Goodnight Moon – If you have kids, you have read them this book. It is so popular, some hospitals send new parents home from the maternity ward with this book. And the crazy thing is, this book works! Who knew that saying good night to everything in your room – from the clocks to the pets – can actually have a drowsy effect? But think of the money Hollywood will make on this movie. People would pay for it and fall asleep before the end. They are too embarrassed to admit it so pay again to see the end of the movie! Just wait until it hits Redbox — those extra night fees will kill you.
Chick Chicka Boom Boom – This book invites you to start tapping a beat and put the words to rhythm. No matter who makes the movie, I am thinking the movie soundtrack will be out of this world. It will lead to a new genre of music: the hip hop-kids-stadium anthem genre. Time outs at major sporting events will never be the same, culminating in the Super Bowl halftime show featuring Kanye West rapping through the Schoolhouse Rock collection. Can’t wait!
The Monster at the End of This Book – The first Hollywood movie to save the big scare all the way to the end of the movie. Unfortunately, the suspense and scare are too much for little kids and less adventuresome adults. But it leads to a resurgence of The Muppets and a remake of Where the Wild Things Are.
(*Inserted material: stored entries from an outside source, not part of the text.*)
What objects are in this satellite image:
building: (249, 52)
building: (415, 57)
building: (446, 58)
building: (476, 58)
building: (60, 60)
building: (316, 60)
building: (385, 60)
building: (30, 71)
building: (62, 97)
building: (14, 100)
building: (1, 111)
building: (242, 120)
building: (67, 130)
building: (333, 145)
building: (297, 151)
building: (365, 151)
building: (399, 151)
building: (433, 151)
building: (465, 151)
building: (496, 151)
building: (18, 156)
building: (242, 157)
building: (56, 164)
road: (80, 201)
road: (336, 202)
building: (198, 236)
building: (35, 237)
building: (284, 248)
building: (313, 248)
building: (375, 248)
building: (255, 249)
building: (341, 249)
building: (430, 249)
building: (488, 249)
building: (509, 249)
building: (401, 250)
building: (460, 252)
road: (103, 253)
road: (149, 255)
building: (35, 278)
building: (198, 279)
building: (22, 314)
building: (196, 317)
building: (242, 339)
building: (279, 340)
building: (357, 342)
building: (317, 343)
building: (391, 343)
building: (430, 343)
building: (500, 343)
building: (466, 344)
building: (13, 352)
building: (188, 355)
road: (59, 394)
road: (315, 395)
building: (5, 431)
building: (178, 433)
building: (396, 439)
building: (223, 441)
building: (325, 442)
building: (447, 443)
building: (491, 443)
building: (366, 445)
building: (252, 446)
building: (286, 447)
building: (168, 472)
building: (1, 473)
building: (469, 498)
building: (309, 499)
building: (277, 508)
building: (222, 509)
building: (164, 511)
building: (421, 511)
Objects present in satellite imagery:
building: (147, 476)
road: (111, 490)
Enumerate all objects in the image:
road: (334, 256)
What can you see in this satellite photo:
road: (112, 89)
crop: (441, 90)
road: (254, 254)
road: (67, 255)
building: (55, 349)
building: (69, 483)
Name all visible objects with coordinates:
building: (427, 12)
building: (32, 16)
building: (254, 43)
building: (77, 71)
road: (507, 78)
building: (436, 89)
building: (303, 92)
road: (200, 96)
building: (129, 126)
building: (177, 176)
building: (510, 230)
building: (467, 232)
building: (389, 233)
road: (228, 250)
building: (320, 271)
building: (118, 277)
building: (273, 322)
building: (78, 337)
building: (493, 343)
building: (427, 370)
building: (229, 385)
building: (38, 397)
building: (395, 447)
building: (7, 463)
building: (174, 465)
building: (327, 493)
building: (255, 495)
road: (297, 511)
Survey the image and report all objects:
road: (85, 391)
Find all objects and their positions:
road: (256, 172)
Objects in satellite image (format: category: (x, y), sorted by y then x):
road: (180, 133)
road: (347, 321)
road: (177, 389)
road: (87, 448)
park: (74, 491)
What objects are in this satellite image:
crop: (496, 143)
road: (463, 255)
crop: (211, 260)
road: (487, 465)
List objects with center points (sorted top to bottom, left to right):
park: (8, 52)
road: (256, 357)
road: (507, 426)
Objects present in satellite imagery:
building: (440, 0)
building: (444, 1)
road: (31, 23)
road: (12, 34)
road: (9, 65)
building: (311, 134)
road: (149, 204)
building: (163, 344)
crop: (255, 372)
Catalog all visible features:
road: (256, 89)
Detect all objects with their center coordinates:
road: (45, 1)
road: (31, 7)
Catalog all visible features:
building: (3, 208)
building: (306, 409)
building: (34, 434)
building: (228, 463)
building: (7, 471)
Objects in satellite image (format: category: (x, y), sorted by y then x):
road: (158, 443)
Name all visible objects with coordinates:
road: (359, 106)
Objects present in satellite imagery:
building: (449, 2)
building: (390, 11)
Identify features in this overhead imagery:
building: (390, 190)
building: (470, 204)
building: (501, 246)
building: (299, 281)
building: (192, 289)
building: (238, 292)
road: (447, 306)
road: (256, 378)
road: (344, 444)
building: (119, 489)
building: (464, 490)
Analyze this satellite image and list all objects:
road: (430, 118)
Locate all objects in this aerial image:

The Very Hungry Caterpillar – Very close to the previous horror movie entry is this disaster movie. That hungry caterpillar eats Tokyo and is moving toward the rest of the world. How can it be stopped? Only director Tim Burton could make this special movie in a way that is both scary and humorous at the same time. Plus, Hollywood loves the sequel. Stay tuned for Hungry Caterpillar 2: the Even Hungrier Butterfly.
Frog and Toad – Moviegoers are drawn to this musical adaptation of the Frog and Toad series, plus film critics everywhere praise the film for its ingenious portrayal of the characters in a way that brilliantly addresses socio-cultural issues in today’s ethnically diverse melting pot milieu. In an unprecedented move, Frog and Toad end up sharing the Best Actor Oscar.
The Wide-Mouthed Frog (in 3-D) – Who knew that this beloved pop-up book would shine so prominently on the big screen in 3-D? Audiences are shocked to learn that the wide-mouthed frog was genetically altered through the introduction of alien DNA in a secret government location inside of Area 51. WMF himself uncovers the conspiracy as he seeks to discover his own hidden identity. Matt Damon co-stars as Jason Bourne, faithful sidekick to the wide-mouthed frog.
The Five Chinese Brothers – Let me begin by saying that I loved this book as a child. The movie could avoid any claims of stereotypes and focus on the cool superhuman things, such as swallowing huge amounts of water. Crazy! Who doesn’t want to swallow the ocean? This was a superhero book before there were cool superheroes. If this hits as big as it could, there will not only be Happy Meal toys, but bottled water moguls begging for the rights to include their faces on every bottle of water available. Talk about reaching new markets from superhero movies. They actually may make that Aquaman movie after all.